Trading in simultaneous interdependent markets represents a challenging problem for autonomous agents, posing problems in optimization under uncertainty and accounting for strategic interactions with other agents. Despite the conceptual simplicity of the simultaneous auction game, to date it has eluded successful game-theoretic analysis by auction theorists. Our investigation of this problem is a case study in exploiting insights from agent architecture and computational experimentation to a rich and practically relevant multiagent scenario. The exercise illustrates in particular the possibility of proving an architectural element correct (in a useful sense), and techniques for experimentally teasing apart the effects of multiple agent strategy elements despite interactions with each other and the strategies of other agents.
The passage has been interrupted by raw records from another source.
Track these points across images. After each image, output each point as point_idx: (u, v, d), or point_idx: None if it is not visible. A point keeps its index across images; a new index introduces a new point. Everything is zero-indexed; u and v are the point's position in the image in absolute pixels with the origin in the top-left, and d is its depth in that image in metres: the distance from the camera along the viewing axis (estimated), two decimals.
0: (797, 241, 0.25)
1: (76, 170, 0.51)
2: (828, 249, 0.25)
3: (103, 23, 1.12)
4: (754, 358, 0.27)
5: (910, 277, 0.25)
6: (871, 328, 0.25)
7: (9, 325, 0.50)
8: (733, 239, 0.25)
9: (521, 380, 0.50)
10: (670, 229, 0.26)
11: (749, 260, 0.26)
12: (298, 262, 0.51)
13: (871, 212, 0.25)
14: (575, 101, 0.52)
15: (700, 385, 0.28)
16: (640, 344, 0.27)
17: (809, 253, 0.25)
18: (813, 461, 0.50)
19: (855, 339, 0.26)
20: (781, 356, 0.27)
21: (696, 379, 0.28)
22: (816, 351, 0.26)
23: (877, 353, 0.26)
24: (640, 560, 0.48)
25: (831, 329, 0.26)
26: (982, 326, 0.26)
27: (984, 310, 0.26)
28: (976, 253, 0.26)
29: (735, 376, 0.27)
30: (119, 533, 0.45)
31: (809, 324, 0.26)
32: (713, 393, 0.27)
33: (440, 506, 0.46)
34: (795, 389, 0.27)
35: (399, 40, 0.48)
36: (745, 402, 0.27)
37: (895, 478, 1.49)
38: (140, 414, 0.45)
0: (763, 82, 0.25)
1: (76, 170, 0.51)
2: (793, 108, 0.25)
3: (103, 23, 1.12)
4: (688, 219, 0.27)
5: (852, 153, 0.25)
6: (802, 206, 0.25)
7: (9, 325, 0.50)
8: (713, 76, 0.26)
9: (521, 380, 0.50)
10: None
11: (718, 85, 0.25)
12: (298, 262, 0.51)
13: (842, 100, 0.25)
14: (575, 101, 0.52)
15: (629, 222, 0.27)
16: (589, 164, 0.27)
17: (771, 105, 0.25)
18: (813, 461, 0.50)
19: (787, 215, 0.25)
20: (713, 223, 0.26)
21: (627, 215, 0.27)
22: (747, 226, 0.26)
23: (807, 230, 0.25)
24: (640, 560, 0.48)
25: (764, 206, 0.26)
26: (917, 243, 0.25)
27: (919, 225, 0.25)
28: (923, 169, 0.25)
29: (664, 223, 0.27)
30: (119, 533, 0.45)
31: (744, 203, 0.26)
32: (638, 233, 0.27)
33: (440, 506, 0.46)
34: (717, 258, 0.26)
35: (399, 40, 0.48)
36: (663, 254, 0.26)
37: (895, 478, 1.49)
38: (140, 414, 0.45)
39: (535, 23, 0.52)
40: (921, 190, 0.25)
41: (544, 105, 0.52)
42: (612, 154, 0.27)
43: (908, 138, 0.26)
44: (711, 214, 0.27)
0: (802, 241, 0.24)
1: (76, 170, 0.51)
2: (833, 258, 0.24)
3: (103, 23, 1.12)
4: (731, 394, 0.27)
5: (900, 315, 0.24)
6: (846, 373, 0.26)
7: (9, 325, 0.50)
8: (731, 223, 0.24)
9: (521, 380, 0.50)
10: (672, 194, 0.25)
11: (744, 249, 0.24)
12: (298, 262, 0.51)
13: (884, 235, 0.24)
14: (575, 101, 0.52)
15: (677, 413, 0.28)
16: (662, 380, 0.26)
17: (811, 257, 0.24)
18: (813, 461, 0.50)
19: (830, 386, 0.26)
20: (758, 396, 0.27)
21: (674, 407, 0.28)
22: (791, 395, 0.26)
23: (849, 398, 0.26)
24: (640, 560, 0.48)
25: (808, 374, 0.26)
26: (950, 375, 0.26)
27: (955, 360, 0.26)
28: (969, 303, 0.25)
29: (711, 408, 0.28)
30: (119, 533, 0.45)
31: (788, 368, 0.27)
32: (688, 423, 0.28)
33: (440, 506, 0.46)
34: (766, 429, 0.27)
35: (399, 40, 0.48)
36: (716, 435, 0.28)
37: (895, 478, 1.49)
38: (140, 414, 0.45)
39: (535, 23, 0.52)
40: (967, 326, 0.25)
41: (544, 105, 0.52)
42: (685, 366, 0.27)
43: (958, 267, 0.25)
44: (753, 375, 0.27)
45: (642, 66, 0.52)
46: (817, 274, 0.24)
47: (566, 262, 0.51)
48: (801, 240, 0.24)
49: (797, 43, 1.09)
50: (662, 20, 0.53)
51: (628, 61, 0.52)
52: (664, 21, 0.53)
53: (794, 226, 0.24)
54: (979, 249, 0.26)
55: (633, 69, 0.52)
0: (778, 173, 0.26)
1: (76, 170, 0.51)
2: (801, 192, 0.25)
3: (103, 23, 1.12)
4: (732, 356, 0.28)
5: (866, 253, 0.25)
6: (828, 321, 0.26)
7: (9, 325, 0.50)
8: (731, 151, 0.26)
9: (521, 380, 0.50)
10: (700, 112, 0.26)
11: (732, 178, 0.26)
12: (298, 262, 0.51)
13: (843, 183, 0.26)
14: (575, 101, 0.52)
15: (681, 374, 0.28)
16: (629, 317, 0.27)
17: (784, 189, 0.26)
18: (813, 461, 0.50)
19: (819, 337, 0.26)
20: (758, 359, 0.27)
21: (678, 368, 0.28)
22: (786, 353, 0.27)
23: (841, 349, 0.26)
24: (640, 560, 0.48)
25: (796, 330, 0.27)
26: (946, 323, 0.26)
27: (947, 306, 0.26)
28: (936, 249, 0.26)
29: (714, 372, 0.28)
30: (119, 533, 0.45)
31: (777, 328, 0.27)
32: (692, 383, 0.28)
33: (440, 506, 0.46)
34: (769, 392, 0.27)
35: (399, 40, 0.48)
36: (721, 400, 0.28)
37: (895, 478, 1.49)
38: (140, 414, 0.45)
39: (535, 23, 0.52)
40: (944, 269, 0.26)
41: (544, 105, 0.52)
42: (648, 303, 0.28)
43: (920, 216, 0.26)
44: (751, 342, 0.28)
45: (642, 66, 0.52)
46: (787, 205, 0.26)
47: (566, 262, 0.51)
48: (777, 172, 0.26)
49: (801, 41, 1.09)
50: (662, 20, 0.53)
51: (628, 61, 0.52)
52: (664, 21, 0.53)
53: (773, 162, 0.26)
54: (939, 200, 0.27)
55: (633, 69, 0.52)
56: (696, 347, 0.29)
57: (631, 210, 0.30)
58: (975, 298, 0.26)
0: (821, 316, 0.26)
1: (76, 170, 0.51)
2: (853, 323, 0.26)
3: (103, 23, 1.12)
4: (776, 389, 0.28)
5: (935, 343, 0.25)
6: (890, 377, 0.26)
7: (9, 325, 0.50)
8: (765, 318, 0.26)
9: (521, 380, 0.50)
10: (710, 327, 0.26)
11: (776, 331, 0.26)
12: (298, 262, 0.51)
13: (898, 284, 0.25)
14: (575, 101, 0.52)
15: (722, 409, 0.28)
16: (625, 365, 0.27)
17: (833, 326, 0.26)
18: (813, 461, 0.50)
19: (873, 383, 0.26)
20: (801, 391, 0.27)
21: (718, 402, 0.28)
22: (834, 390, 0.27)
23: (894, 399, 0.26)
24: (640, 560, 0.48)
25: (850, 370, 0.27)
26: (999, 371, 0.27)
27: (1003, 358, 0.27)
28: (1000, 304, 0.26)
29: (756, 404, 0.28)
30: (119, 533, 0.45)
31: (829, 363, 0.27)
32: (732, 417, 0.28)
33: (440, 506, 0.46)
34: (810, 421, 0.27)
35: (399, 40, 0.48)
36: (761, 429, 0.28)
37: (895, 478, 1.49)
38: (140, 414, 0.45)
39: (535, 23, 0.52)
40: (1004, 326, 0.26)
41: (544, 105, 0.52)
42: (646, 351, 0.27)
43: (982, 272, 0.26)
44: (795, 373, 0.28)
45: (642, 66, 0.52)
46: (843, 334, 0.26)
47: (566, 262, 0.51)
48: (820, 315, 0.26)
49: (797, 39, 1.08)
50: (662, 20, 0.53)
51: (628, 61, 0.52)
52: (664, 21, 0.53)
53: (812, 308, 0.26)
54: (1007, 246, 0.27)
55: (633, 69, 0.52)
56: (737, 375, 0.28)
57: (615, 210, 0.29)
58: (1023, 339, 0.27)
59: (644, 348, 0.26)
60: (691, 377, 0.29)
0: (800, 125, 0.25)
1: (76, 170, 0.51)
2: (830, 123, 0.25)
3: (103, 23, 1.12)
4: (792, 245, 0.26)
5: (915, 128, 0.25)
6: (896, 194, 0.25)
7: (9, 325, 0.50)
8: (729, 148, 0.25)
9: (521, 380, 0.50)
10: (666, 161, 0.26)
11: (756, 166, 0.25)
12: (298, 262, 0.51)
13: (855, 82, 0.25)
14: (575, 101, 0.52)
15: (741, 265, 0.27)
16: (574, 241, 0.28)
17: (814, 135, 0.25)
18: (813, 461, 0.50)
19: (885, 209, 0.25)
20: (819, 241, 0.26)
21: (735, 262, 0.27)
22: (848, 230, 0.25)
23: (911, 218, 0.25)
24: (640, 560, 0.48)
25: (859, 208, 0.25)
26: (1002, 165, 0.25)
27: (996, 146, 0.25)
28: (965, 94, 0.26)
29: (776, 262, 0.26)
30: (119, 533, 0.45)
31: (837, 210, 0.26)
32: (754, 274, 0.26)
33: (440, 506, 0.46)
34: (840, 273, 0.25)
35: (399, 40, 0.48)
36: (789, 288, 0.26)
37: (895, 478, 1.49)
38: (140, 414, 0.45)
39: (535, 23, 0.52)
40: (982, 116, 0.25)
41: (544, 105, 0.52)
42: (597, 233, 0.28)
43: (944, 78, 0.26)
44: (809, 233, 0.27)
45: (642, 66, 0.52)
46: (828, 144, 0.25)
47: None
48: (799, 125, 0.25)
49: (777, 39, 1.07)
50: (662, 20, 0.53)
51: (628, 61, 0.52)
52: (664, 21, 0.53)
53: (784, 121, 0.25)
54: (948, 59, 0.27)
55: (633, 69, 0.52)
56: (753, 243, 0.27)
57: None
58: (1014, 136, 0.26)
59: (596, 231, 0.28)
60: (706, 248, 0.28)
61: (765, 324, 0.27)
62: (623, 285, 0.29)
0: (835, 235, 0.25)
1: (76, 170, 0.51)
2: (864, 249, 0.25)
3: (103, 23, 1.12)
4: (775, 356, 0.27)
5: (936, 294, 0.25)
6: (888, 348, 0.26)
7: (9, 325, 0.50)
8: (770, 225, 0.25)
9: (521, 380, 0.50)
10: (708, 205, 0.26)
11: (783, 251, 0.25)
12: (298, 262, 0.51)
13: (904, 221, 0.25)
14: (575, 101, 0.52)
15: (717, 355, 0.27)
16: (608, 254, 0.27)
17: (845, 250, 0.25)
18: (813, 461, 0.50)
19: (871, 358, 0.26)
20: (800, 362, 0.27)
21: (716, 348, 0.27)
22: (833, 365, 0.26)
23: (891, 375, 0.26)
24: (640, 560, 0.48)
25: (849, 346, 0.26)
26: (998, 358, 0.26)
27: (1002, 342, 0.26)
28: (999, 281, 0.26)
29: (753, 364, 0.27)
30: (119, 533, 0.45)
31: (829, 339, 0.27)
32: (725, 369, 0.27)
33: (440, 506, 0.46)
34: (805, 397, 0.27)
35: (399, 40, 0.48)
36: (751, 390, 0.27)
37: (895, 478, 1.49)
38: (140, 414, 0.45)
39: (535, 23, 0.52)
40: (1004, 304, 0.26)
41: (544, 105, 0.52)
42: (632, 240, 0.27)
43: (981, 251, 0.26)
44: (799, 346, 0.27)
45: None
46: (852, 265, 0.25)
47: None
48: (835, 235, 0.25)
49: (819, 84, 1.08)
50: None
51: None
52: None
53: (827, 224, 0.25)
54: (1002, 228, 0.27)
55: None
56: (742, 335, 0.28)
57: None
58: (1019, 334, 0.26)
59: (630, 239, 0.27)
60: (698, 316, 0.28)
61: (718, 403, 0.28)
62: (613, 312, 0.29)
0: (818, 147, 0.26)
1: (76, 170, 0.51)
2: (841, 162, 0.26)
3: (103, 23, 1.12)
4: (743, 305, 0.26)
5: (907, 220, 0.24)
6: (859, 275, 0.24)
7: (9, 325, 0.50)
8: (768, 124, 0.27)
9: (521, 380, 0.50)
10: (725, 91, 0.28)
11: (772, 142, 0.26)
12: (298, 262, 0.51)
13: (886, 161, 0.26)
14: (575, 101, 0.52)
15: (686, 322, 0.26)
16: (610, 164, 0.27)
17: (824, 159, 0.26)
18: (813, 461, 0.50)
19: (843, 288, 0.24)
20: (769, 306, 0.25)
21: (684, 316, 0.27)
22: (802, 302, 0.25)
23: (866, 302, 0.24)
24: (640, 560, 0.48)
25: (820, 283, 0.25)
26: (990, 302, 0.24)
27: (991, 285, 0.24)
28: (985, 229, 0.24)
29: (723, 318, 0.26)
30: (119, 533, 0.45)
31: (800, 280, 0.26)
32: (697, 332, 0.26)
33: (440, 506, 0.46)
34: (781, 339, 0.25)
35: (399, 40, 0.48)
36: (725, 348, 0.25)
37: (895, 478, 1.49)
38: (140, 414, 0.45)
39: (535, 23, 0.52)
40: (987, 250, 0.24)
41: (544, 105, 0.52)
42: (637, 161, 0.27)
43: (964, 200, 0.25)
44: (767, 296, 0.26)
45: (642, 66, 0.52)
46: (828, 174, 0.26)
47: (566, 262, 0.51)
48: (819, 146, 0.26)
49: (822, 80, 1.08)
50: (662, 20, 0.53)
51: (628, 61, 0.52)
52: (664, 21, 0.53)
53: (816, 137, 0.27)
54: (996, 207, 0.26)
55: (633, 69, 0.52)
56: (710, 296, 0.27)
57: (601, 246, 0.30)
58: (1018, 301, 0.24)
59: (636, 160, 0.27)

Michael P. Wellman is Professor of Computer Science & Engineering at the University of Michigan. He received a PhD from the Massachusetts Institute of Technology in 1988 for his work in qualitative probabilistic reasoning and decision-theoretic planning. From 1988 to 1992, Wellman conducted research in these areas at the USAF's Wright Laboratory. For the past 19+ years, his research has focused on computational market mechanisms for distributed decision making and electronic commerce. As Chief Market Technologist for TradingDynamics, Inc. (now part of Ariba), he designed configurable auction technology for dynamic business-to-business commerce. Wellman previously served as Chair of the ACM Special Interest Group on Electronic Commerce (SIGecom), and as Executive Editor of the Journal of Artificial Intelligence Research. He is a Fellow of the Association for the Advancement of Artificial Intelligence and the Association for Computing Machinery.